Streetwear’s top creatives suit up for the mass market mainstream
Future. Mass market clothing brands like J.Crew and Gap are hiring creatives from the world of streetwear in order to make their offerings relevant to a new generation. Streetwear has always been about making a custom, luxury aesthetic accessible to customers (even though their prices never reflected that), so the new partnerships may be a win-win for all involved… if great clothes are made at affordable prices.
Capitalize on cool
Is streetwear becoming mainstream, or is the mainstream co-opting streetwear? Here’s why the two are coming together:
- Long-term talent takeover. J. Crew hired Noah’s Brendan Babenzien, adidas picked up Fear of God’s Jerry Lorenzo, and Reebok locked up Kerby Jean-Raymon of Pyer Moss… just to name a few.
- Bank on creative celebrity. Gap signed a 10-year deal with Kanye West’s YEEZY brand, which it hopes will reach $1 billion in annual sales (compared to Gap’s overall $4.6 billion.
- America follows Europe’s lead.

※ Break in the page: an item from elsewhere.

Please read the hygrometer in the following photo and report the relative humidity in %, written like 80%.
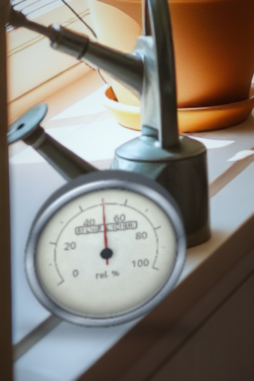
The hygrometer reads 50%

The same trends already went down in Europe with Balenciaga, Gucci, Louis Vuiiton all hiring streetwear icons.
Distilling why mass-market brand are pushing in the chips on streetwear designers, J. Crew Group CEO Libby Wadle said of Babenzien’s hiring: “[Brendon’s] unique point of view, willingness to take risks and insider status will be invaluable to J.Crew’s commitment to step outside ourselves and disrupt our brand and the industry in a progressive way.”
If that thinking takes root in the public consciousness, the new purveyors of cool could be such mall-staples as Gap and Reebok. Who would’ve thought?